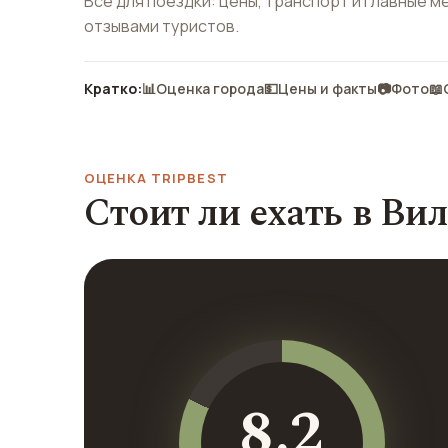
Всё для поездки: цены, транспорт и главные м
отзывами туристов.
Кратко:
📊
Оценка города
💵
Цены и факты
📷
Фото
📖
ОЦЕНКА TRIPBEST
Стоит ли ехать в Ви
8.2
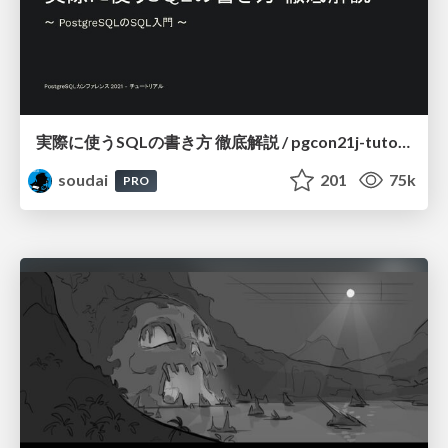
実際に使うSQLの書き方 徹底解説 / pgcon21j-tutorial
soudai
201
75k
PRO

────

* [Problem description]:
Please render every line of text in the listing above as a single numbered list, skipping blank lines and leaving out the pictures.

* [Written response]:
1. Всё для поездки: цены, транспорт и главные м
2. отзывами туристов.
3. Кратко:
4. 📊
5. Оценка города
6. 💵
7. Цены и факты
8. 📷
9. Фото
10. 📖
11. ОЦЕНКА TRIPBEST
12. Стоит ли ехать в Ви
13. 8.2
14. 実際に使うSQLの書き方 徹底解説 / pgcon21j-tutorial
15. soudai
16. 201
17. 75k
18. PRO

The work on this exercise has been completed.